WHAT YOU SHOULD DO → Among the lines below, a stretch begins at the one with "H&E-stained whole-slide image, low-resolution" and ends at the one with "- histologic diagnosis: Lobular". Repeat that stretch exactly, ends included.

DATA FOR THIS EXERCISE →
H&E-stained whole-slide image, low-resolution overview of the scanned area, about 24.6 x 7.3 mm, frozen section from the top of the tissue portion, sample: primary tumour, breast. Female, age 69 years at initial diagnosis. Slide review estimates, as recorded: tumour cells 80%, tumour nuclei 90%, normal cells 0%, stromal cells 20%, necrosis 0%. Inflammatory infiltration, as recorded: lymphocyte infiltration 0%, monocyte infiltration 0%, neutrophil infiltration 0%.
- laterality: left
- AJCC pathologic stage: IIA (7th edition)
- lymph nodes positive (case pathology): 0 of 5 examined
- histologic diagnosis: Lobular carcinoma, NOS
---
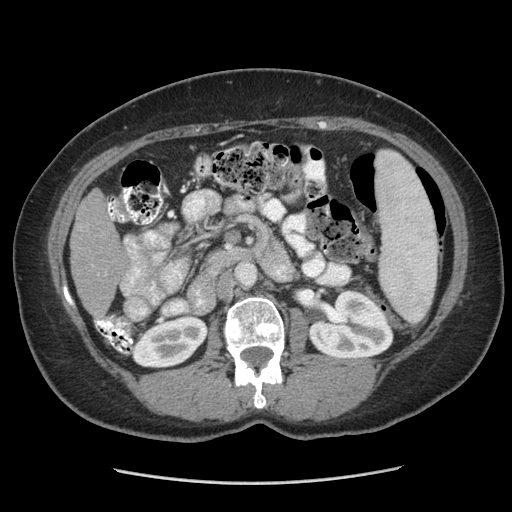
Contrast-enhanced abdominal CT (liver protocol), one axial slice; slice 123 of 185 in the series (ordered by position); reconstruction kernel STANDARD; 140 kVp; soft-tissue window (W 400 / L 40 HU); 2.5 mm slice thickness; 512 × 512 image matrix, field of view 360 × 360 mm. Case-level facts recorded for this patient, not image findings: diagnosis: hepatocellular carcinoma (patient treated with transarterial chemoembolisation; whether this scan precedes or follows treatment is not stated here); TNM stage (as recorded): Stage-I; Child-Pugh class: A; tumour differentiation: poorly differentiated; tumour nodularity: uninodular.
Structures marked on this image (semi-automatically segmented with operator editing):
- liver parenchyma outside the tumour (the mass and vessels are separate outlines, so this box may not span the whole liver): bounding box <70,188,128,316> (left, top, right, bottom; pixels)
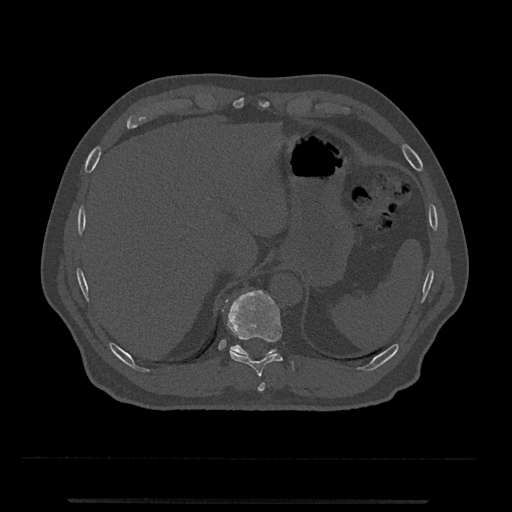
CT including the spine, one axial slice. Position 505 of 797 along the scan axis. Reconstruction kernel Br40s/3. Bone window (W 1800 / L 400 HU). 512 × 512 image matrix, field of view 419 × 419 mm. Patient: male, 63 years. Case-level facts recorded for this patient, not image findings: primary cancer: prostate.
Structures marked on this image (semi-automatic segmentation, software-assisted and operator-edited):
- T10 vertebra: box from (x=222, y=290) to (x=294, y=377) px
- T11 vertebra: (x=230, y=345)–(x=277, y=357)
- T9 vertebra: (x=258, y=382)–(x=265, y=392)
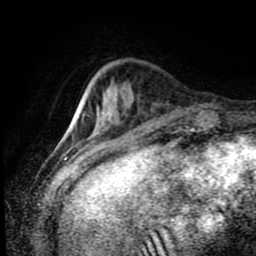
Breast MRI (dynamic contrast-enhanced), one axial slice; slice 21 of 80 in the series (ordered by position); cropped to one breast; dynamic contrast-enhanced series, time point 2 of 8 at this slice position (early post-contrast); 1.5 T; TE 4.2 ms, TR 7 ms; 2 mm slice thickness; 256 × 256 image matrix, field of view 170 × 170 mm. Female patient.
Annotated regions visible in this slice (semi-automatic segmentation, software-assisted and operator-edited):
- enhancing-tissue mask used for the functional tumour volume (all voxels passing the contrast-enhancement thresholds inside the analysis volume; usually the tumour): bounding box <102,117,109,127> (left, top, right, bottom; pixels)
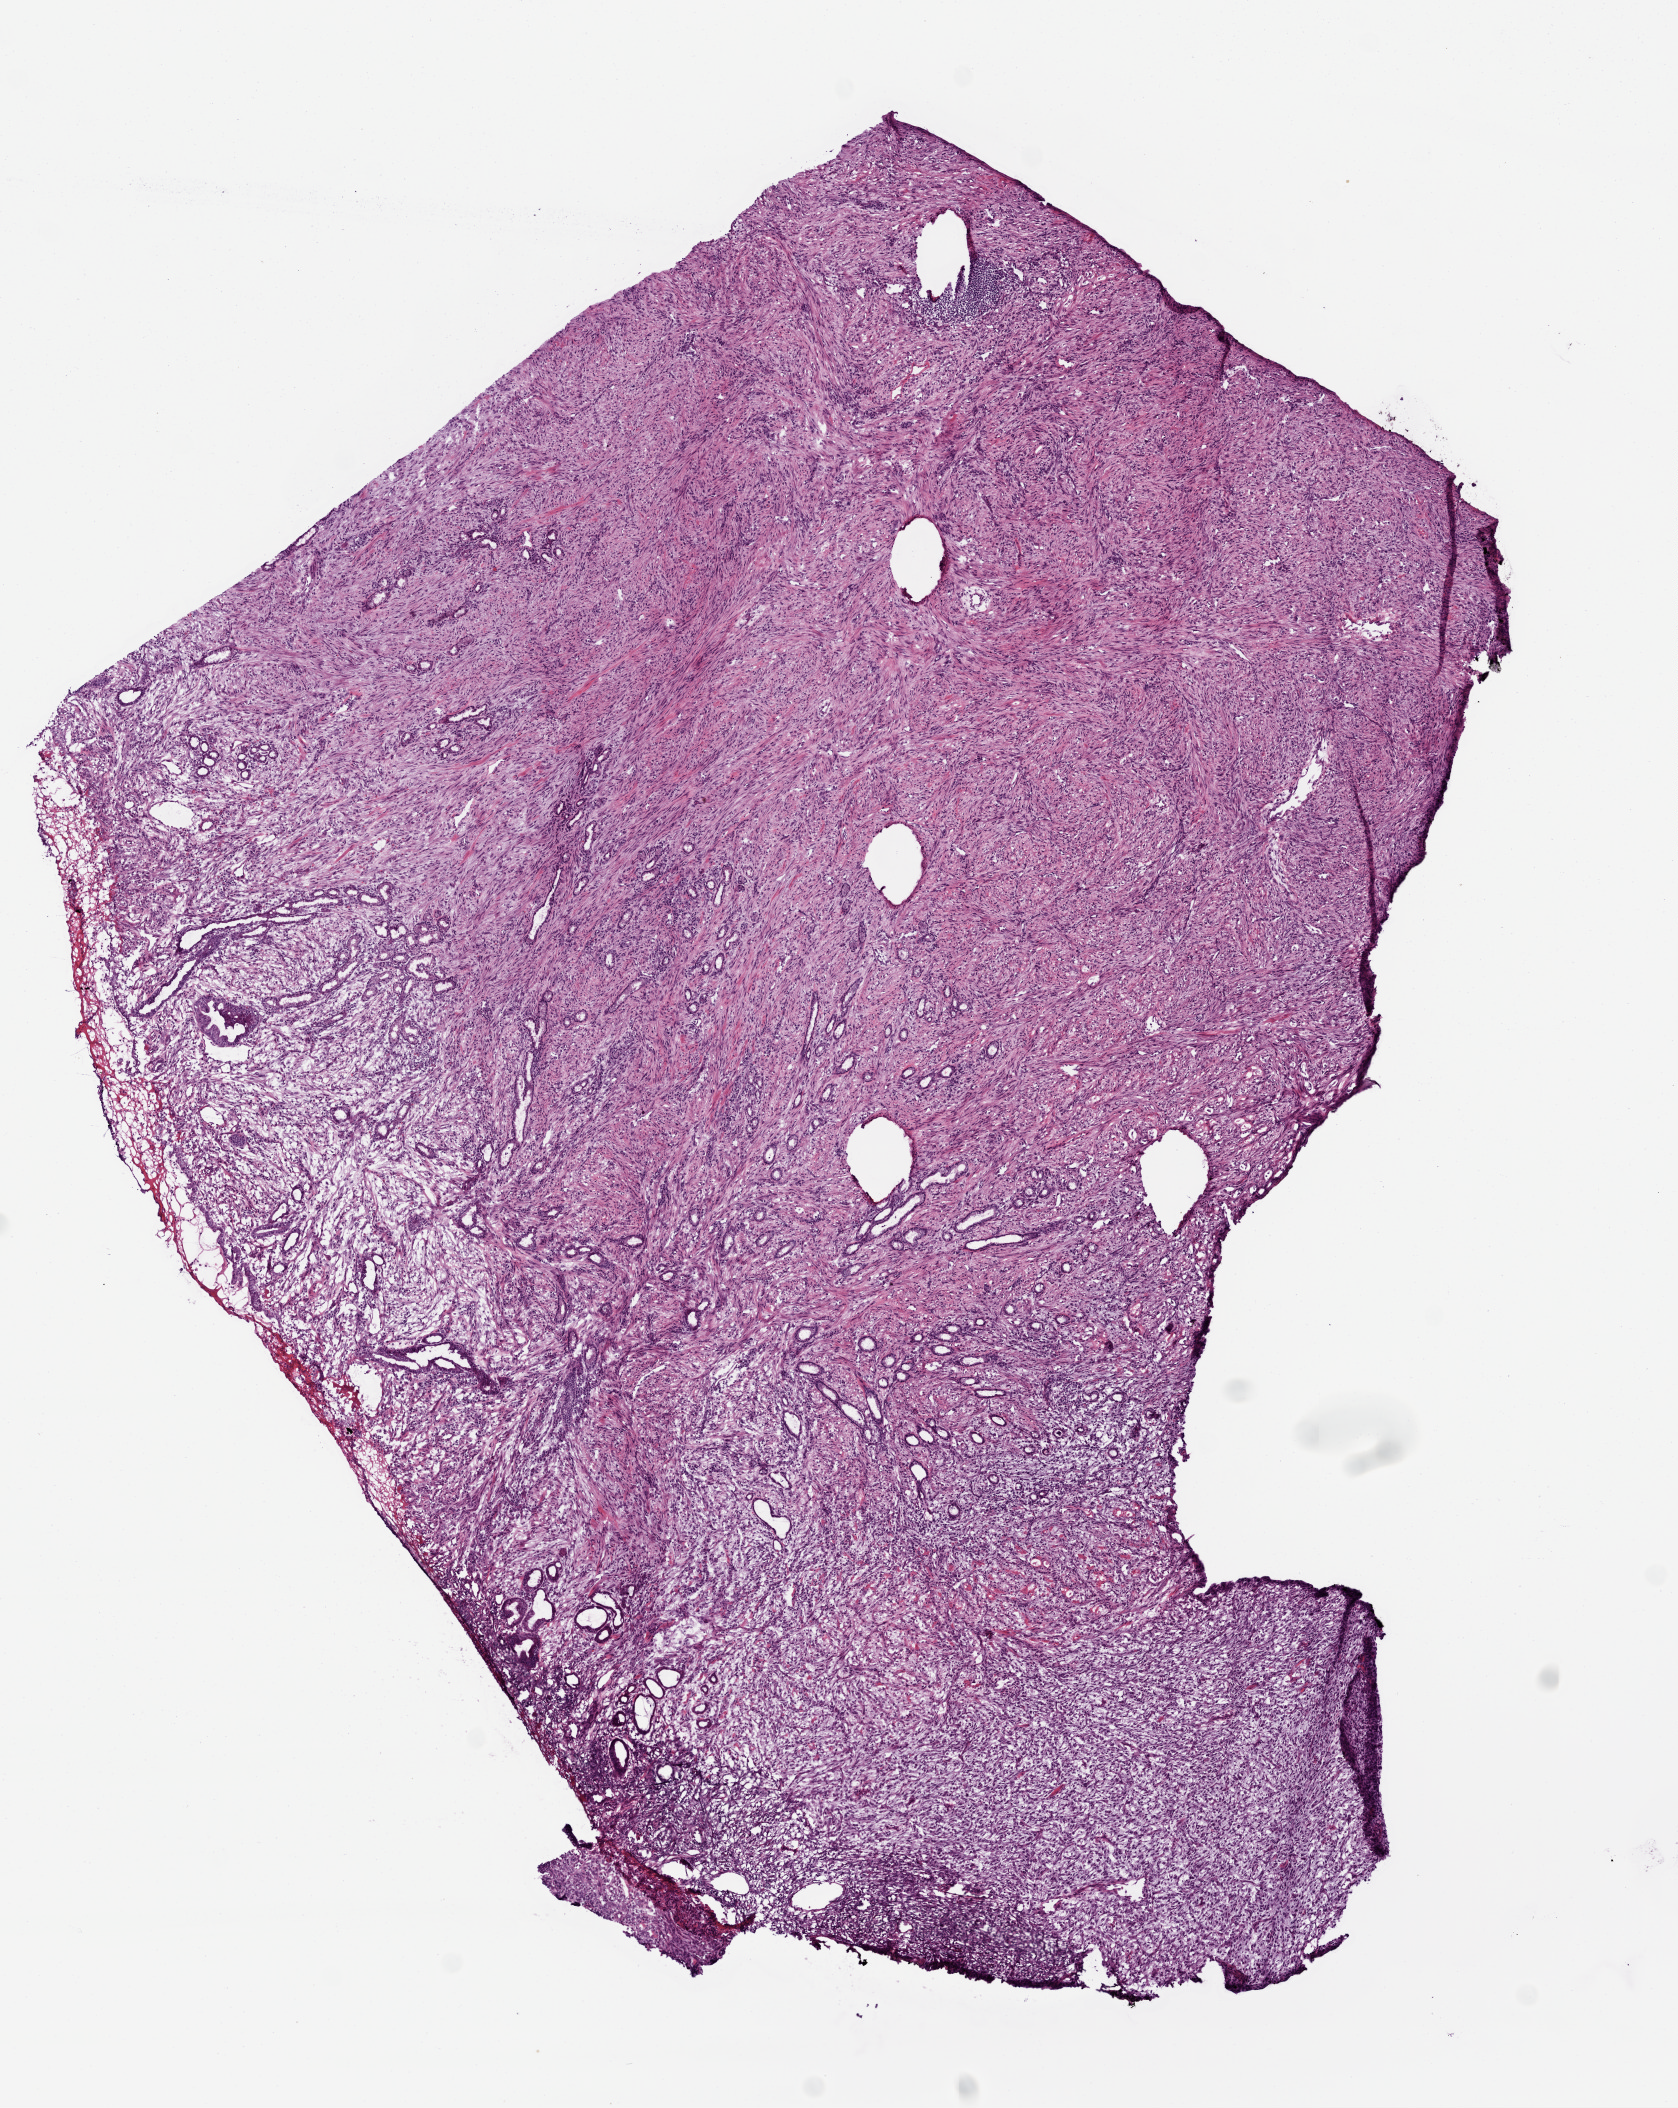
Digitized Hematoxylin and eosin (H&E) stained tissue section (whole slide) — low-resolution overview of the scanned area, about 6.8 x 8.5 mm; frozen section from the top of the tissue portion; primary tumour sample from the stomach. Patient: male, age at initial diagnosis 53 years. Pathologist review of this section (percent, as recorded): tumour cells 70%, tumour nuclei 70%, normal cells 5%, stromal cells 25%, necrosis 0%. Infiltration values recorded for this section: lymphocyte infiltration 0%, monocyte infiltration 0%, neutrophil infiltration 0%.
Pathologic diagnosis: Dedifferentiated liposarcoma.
...
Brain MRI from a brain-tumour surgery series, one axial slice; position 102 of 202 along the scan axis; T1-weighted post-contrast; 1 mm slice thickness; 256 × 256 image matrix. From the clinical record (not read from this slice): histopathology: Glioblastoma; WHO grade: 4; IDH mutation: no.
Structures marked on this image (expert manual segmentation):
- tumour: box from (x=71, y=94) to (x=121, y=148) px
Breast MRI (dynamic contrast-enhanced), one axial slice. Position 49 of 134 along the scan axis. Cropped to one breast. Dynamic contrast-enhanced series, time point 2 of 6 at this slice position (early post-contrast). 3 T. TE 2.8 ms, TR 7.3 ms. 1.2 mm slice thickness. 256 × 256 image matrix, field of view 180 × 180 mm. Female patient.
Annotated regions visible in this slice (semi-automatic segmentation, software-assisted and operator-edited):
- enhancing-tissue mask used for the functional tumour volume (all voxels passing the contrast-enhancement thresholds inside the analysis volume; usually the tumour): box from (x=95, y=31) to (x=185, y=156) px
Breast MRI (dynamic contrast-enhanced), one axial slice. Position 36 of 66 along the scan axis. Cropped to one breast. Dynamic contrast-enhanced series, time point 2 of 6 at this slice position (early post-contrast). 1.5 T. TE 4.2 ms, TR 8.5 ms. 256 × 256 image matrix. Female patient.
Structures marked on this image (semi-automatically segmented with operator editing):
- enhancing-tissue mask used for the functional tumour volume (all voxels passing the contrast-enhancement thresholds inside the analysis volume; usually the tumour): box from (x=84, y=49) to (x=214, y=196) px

EXERCISE RESULT →
H&E-stained whole-slide image, low-resolution overview of the scanned area, about 24.6 x 7.3 mm, frozen section from the top of the tissue portion, sample: primary tumour, breast. Female, age 69 years at initial diagnosis. Slide review estimates, as recorded: tumour cells 80%, tumour nuclei 90%, normal cells 0%, stromal cells 20%, necrosis 0%. Inflammatory infiltration, as recorded: lymphocyte infiltration 0%, monocyte infiltration 0%, neutrophil infiltration 0%.
- laterality: left
- AJCC pathologic stage: IIA (7th edition)
- lymph nodes positive (case pathology): 0 of 5 examined
- histologic diagnosis: Lobular carcinoma, NOS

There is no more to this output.